Work instructions:
**1.** According to the passage on inner awareness, what experience serves as an example of one in which a person is given as a subject?
**2.** Write the next paragraph of the passage on inner awareness, following on from its final sentence.

There are experiences in which plausibly one is given as a subject in inner awareness, and experiences in which plausibly one is not. As an example of the former, consider feeling guilty. An experience of guilt is not reflective, in that it does not require reflecting on or attending to one’s own experiences (though often one will reflect on oneself or one’s own behaviour). But it involves an awareness of oneself as a subject: to feel guilty is to be aware of oneself as having done something wrong, and to be aware of oneself as feeling this way. So to have inner awareness of the phenomenal property, feeling guilty, as instantiated seems to require being aware of oneself as instantiating it.

I also think there are experiences where one does not seem to be given as a subject in inner awareness. There are few uncontroversial examples, but depending on one’s background views some or all of the following are plausible candidates: consciously thinking that history unfolds in cycles, wondering whether quarks might have parts, imagining the universe before life evolved, or desiring world peace. In none of these experiences does it seem obvious that one must be manifest as the subject who is thinking, wondering, etc. (for further discussion see O’Conaill 2019).

My preferred view, therefore, is that inner awareness does not in and of itself require awareness of subjects as such, but it allows for cases in which the subject is manifest. But it might seem that this view is not compatible with the conception of inner-awareness as a feature-encountering mode of awareness. In a pure feature-encountering mode of awareness there can be no awareness of any particular as re-identifiable (waiving the point about condition (ii) made in section 6).

While this is correct, it seems that in the specific case of inner awareness it might be possible to make a principled exception. After all, inner awareness is an awareness of occurrent experiences, and I assume that the experiences each subject is aware of in this mode will all belong to that very subject. Therefore, the entire universe of entities of which one can be aware in inner awareness is already arranged relative to a single particular, oneself. So there is some reason to think that inner awareness can accommodate a single privileged particular, the subject of these experiences. It would not follow that anything else could be given in this mode as a re-identifiable particular. Rather, in many instances of inner awareness one will be aware of oneself as having certain phenomenal properties (e.g., feeling guilty), but these experiences would not thereby be given as themselves re-identifiable. (To be more precise, the claims made in section 6 about conditions (i)-(iv) would apply to them in just the same way that they apply to instances of inner awareness in which the subject is not manifest.)

Entries shown:
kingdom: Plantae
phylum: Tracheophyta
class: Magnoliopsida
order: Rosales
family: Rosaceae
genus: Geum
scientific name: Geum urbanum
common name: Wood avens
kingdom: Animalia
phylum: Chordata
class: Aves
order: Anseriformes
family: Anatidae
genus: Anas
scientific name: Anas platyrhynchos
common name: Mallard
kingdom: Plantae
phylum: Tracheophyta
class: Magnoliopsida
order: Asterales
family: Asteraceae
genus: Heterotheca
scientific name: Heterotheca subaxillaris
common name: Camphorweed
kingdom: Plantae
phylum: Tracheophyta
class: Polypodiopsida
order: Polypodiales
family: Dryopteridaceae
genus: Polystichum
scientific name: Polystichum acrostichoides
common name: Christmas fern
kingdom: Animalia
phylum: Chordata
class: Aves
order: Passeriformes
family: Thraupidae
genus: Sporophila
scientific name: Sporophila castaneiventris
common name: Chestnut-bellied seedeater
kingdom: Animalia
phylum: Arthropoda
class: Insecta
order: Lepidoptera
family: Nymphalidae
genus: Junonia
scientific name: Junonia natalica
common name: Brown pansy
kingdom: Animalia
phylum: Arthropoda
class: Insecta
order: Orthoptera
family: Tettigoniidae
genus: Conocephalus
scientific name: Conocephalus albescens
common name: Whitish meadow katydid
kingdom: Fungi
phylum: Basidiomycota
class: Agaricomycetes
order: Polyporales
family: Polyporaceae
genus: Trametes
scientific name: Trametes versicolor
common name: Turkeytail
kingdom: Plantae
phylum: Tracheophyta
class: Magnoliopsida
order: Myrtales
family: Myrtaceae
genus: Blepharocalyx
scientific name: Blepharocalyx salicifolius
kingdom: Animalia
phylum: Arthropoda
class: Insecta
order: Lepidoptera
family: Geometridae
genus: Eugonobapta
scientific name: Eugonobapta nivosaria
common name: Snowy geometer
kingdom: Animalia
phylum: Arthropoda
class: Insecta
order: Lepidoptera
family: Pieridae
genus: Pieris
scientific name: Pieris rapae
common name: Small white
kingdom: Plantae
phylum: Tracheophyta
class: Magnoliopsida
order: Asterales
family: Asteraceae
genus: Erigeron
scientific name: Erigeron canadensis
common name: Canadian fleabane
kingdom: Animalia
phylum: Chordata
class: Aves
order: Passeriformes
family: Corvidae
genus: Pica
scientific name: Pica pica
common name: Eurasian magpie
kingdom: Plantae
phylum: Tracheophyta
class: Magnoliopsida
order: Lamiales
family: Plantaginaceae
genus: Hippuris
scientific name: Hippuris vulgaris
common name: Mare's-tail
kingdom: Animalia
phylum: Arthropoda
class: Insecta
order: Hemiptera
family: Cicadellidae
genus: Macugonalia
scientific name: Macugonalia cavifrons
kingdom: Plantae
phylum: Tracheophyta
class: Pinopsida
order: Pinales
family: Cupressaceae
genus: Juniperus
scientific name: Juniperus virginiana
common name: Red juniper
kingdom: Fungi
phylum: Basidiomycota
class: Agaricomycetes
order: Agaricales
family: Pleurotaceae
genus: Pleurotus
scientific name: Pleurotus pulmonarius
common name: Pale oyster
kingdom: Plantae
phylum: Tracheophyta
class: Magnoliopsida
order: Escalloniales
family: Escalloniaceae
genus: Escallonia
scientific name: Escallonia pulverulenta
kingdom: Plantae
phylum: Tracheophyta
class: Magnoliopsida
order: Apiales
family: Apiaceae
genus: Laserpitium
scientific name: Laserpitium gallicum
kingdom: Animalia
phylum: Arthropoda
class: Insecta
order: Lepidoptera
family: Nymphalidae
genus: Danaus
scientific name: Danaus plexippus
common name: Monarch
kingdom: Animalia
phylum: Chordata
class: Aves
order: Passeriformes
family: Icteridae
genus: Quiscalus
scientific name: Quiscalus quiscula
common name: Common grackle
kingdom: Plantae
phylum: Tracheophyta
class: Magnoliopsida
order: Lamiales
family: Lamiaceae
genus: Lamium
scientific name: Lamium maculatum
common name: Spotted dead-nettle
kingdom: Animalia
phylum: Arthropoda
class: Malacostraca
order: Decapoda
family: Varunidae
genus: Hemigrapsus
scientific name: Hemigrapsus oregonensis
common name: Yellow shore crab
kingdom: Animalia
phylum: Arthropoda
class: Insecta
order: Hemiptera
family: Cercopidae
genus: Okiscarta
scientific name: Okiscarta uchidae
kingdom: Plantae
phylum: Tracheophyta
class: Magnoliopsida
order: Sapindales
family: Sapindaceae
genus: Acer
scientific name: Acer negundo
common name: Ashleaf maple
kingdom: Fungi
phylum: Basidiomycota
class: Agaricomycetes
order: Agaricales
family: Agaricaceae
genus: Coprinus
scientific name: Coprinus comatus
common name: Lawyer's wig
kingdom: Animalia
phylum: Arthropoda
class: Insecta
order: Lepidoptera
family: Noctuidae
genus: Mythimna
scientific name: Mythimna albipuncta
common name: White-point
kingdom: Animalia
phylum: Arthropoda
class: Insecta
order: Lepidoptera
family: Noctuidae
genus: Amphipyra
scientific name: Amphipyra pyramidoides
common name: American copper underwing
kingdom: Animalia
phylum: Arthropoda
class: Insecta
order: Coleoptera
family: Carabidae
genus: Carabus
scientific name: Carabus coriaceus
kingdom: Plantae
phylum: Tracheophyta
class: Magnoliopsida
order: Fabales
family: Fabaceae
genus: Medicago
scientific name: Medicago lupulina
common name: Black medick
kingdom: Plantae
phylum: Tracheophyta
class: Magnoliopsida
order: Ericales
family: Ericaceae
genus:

Responses per task:
**1.** Feeling guilty.

**2.**
A different worry is that the response sketched in the paragraph above is not compatible with the one-dimensional view. The worry is that on this response, phenomenal properties would be encountered both in time and as instantiated by oneself. Instead of reporting instances of inner awareness by saying, e.g., ‘Red now’ or ‘Pain continues’, one could say ‘I see red now’ or ‘I continue to feel pain’. One would in effect become a second dimension of inner awareness.

But this worry is ill-founded. In the context of feature-encountering modes of awareness, a dimension is a range of distinct locations at which features can be encountered. On the proposal under consideration there is only one subject which can be manifest in any instance of that subject’s inner awareness. To be aware of phenomenal properties as instantiated by a specific subject is not to be aware of them as being at one location rather than any other. Even if one was to report instances of inner awareness using ‘I’, every use of this term would in effect designate the same location. The possibility that a given phenomenal property could be instantiated by some other subject cannot arise within inner awareness.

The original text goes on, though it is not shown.